Consigna
En el texto sobre Hobbes y la ley, ¿por qué la interpretación de todas las leyes debe depender de la autoridad del soberano? Explícalo en una o dos oraciones.

Texto mostrado
------------------------------------
Creemos que esta relación entre lo excepcional -la llegada del Mesías- y la impotencia de la ley -la incapacidad de encaminar los humores orgullosos y egoístas de los hombres-  anima y permite una justa comprensión de los supuestos de la filosofía política de Hobbes. Ya que consideramos, con Schmitt (1922, p. 9), que “soberano es el que decide sobre el estado de excepción”. Según el jurista alemán, la soberanía reside en aquel que tiene exclusiva y legítimamente la facultad de decidir en circunstancias extremas. Cuando las fuerzas están emparentadas, la ley no resuelve por sus propios medios, hace falta una decisión que dirima el conflicto. Por eso, “el estado excepcional tiene en la Jurisprudencia análoga significación que el milagro en la Teología.” (ibíd., p. 37). En ésta, el milagro es una irrupción del orden natural-legal por el único ser con poder y autoridad para hacerlo, Dios; en aquélla, la decisión de un estado excepcional por el cual se suspende la normatividad vigente también sólo es posible legítimamente por el soberano, cuando las circunstancias de crisis lo requieran.

En el caso de Hobbes, nos parece que esta lógica se reproduce cabalmente. En primer lugar, fuera del Estado no hay una normatividad civil o una normatividad natural efectiva para la paz. Es decir, la normatividad natural requiere interpretación, pero para que eso suceda los hombres deberán decidir quién tiene el derecho a interpretar. El soberano hobbesiano se encuentra en estado natural, está fuera del orden legal civil, trasciende el orden civil y, desde este punto de vista, puede alterarlo cuando lo considere oportuno, por ejemplo, cuando su comunidad no respete la ley. Es ésta, entonces, la razón en la cual estriba su soberanía.

Y así como Pablo evaluó que la ley sólo fue un instrumento ineficaz para que los hombres se acercaran a Dios, Hobbes también desconfía de la ley como instrumento eficaz para que los súbditos se comporten pacíficamente. Veamos cómo el filósofo de Malmesbury señala la problemática: “Pues no es la letra de la ley, sino su intención y significado, es decir, su auténtica interpretación (que radica en el sentido del legislador), lo que constituye la naturaleza de la ley. Y por tanto, la interpretación de todas las leyes depende de la autoridad del soberano, y los intérpretes no podrán ser otros que los que el soberano, al cual los súbditos deben exclusiva obediencia, tenga a bien nombrar. Si no, la habilidosa tergiversación de un intérprete puede hacer que una ley tenga sentido contrario al que le dio el soberano y el intérprete en cuestión se convertirá entonces en legislador.” (Hobbes 1994, XXVI, p.180 [EW, III:261]). El problema de la ley es, principalmente, el de la interpretación. La ley por sí misma no resuelve las complejidades de un cierto orden posible, sino una autoridad legítima que interprete lo que la ley sanciona. La interpretación de la ley puede, mediante la astucia de un súbdito sedicioso, contradecir el juicio soberano. Desafortunadamente, la avidez humana hace uso de la ley no en busca de justicia, sino de salvaguardar su propio interés y, la mayoría de las veces, en contra del interés común. Del mismo modo, veamos ahora cómo explica el apóstol Pablo la problemática que trae la ley: “Así que la ley en sí misma es santa y santo el precepto, y justo y bueno. Entonces, ¿se ha convertido lo bueno en muerte para mí? ¡De ningún modo! Es que el pecado, para aparecer como tal, se sirvió de una cosa buena para procurarme la muerte.” (Romanos, VII:12-13).[6] El pueblo elegido de Dios pecó en su arrogancia y se adueñó de la ley, pero no para ser más justo y ser salvo, sino para alejarse del camino divino de la salvación. Privilegió lo mundano sobre lo divino. Pero esto fue tan grave, que tuvo que venir su Hijo para salvar a los hombres y encaminar la orientación perdida. Fue, entonces, esta presencia excepcional -y no un camino normal-legal- la que instaura un camino definitivo que conduce a la salvación.
------------------------------------
Material dado
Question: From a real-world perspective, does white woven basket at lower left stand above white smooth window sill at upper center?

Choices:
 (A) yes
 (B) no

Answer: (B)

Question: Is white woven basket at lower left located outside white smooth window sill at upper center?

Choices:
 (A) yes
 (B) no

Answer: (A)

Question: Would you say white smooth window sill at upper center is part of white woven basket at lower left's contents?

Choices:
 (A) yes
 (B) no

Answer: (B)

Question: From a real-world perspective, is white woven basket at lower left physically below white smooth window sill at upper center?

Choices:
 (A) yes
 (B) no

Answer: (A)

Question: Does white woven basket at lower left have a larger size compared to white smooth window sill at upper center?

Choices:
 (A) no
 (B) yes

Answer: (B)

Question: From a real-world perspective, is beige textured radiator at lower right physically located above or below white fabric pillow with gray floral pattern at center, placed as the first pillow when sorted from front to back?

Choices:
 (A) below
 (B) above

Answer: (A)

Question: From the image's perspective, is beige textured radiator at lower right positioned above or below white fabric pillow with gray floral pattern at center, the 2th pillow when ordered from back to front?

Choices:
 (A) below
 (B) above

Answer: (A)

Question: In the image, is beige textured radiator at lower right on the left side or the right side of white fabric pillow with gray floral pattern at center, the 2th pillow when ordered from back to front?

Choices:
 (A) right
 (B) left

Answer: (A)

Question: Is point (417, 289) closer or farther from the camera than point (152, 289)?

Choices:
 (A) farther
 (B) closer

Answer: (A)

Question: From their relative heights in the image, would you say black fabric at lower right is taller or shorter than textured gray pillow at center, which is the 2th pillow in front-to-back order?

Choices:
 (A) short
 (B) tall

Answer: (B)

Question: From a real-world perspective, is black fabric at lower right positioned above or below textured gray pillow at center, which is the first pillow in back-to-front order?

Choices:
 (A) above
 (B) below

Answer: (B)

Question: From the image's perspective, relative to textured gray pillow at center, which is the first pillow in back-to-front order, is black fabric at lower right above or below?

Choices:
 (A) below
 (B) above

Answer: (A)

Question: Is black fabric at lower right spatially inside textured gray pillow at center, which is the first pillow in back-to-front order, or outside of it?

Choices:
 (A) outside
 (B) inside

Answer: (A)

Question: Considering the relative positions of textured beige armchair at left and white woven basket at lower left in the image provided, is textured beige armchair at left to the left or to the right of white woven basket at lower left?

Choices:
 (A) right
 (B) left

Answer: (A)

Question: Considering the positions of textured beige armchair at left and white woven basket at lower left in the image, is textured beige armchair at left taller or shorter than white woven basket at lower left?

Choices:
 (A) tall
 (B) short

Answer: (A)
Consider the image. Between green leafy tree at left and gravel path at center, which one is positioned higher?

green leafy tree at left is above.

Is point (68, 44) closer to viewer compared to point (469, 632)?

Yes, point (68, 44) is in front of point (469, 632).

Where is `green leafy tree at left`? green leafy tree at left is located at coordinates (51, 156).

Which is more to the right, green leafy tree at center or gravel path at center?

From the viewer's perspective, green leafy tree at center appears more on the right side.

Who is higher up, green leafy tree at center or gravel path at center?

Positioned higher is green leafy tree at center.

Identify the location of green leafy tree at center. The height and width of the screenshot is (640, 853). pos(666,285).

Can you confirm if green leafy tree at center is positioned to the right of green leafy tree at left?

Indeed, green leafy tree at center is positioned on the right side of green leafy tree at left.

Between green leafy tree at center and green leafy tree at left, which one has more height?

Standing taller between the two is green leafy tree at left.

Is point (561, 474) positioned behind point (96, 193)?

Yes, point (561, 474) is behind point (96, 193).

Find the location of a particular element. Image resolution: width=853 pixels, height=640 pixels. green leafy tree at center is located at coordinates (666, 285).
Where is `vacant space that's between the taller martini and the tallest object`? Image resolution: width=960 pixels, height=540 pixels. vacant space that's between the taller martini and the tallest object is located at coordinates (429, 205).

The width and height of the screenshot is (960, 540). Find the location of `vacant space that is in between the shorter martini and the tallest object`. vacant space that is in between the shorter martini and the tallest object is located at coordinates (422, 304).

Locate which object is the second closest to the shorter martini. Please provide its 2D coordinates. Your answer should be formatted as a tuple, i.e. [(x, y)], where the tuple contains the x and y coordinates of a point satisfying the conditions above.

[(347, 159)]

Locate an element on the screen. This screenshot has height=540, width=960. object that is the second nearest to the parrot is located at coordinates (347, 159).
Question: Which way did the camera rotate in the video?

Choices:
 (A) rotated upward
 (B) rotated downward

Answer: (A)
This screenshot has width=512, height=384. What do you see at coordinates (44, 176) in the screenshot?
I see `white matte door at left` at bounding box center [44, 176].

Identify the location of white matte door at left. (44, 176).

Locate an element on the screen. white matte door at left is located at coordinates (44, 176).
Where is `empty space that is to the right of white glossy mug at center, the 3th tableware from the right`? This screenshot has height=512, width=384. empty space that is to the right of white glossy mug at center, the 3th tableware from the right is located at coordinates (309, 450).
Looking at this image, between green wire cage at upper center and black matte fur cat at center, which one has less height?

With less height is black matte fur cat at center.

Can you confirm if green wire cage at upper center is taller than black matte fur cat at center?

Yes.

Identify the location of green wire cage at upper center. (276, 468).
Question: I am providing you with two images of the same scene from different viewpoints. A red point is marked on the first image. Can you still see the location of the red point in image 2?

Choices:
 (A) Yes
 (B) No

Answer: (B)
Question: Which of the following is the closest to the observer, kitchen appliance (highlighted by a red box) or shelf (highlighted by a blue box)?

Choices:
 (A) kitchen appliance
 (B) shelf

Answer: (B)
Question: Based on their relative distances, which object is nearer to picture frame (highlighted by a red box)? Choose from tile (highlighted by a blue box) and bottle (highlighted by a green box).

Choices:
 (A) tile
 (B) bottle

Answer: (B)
------------------------------------
Respuesta
Si no depende del soberano, la habilidosa tergiversación de un intérprete puede dar a una ley un sentido contrario al que le dio el soberano. Ese intérprete se convertiría entonces en legislador.